I have never heard the term but I imagine the mistakes could be made if you felt that one of the stimuli was the cause of the other. Let’s say a child reaches out and touches a hot stove at the same time that cold water was accidentally poured on their head. They might make an association between heat and getting wet and never want to go in water for fear of burning. Or a child who was naughty right before a parent was injured would mistakenly believe that their actions caused the injury. Does that make sense?

stemnyjones's avatar

Yeah, it does make sense. Thanks for answering.

I know that most often in that class we talk about the contiguity happening when the two stimuli occur together multiple times, but I’m not sure if that always has to be the case.

nikipedia's avatar

Does your professor give any examples of the kinds of mistakes s/he’s thinking about?

stemnyjones's avatar

I’m thinking it could also be where a behavior has two different consequences that could occur, but we focus on the incorrect one?

Like, someone driving through a red light might get to work early, but they could also have gotten a speeding ticket?

@nikipedia No. The “study guide” just says: “What is temporal contiguity? How is this related to the mistakes we often make?”

janbb's avatar

But that’s not really two stimuli occurring at the same time.

nikipedia's avatar

My instinct is that your professor is going for something similar to magical thinking. People see two events that happen closely together in time, and think that one caused the other. For instance, you smell a certain perfume (event 1) and you sneeze immediately after (event 2). You might mistakenly conclude that the perfume caused you to sneeze, but in reality you were going to sneeze anyway.

Does that make sense?

stemnyjones's avatar

@janbb When I was asking this question I didn’t have my notes open, so I copy and pasted that definition from the internet, but this is the definition my professor gave me:

temporal contiguity – relation between behavior and its consequences

@nikipedia Yes, that does make sense, thanks.

janbb's avatar

@nikipedia‘s idea was similar to mine and both seem to fit with your definition. It sounds like the mistakes can be misperceptions of causality.

stemnyjones's avatar

I know, I noticed that they were the same concept, I just wanted to reply and tell @nikipedia thanks for answering.

filmfann's avatar

Ever gone thru a red light when the “walk” light changed?

stemnyjones's avatar

Is that a literal question, or are you suggesting that as an example?

stemnyjones's avatar

I like that example. It seems more fitting to the question, considering that it is still a response that was conditioned, except it’s being displaced into the wrong situation.

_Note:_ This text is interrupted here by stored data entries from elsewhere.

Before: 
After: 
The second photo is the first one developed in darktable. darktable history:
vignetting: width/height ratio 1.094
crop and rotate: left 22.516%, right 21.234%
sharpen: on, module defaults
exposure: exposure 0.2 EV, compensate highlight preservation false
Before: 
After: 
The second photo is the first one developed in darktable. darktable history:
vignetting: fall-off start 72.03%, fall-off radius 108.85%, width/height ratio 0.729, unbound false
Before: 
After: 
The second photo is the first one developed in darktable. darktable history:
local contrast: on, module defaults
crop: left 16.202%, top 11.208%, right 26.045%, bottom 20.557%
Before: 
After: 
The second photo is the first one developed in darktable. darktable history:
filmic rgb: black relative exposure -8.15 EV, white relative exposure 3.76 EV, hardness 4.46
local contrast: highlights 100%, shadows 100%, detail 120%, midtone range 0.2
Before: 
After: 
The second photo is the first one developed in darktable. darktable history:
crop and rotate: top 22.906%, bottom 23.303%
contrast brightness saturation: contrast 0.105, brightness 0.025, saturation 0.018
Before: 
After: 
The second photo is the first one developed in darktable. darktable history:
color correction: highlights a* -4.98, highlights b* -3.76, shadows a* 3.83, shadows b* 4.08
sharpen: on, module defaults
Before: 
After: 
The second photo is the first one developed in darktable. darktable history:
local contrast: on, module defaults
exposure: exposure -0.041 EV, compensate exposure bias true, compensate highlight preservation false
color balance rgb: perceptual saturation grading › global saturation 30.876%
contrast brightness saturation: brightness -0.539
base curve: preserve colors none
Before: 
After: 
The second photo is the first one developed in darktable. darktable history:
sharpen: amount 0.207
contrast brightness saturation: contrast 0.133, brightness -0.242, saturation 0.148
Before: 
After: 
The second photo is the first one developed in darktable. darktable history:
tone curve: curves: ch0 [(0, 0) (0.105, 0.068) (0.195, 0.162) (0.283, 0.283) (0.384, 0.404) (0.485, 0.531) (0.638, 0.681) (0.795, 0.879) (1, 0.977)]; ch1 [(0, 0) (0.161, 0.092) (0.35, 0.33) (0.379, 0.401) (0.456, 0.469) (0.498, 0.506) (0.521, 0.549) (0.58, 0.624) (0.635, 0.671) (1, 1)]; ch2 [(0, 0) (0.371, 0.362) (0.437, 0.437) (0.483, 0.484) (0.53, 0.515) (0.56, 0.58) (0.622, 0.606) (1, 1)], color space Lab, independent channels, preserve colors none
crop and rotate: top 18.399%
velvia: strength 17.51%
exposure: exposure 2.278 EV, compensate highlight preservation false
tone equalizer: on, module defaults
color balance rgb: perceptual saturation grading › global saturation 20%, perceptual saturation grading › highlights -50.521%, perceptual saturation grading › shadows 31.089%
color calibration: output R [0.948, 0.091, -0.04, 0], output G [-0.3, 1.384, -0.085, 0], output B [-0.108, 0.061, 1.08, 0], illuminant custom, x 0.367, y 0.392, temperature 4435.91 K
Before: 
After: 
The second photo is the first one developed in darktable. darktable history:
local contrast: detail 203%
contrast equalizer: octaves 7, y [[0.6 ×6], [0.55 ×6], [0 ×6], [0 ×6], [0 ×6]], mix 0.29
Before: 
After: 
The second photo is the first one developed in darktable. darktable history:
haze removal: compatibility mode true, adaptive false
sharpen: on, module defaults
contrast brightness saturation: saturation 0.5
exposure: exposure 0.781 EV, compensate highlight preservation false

And no I haven’t, but I have started to walk when the red light changed. But only if no cars are coming. :D

talljasperman's avatar

Could racism be an example?

Jeruba's avatar

Any notion that something will “jinx” something else is probably an example of this mistaken reasoning.

Cruiser's avatar

Sex, drugs and alcohol are 3 classic excuses for poor choices people make and subsequently rationalize as justifiable when looking for an easy resolution to stressful situations.

Stress + any of the above 3 as an example will produce your temporal incongruity.

stemnyjones's avatar

Thanks, everyone!

He didn’t even end up incorporating it into the test. Go figure.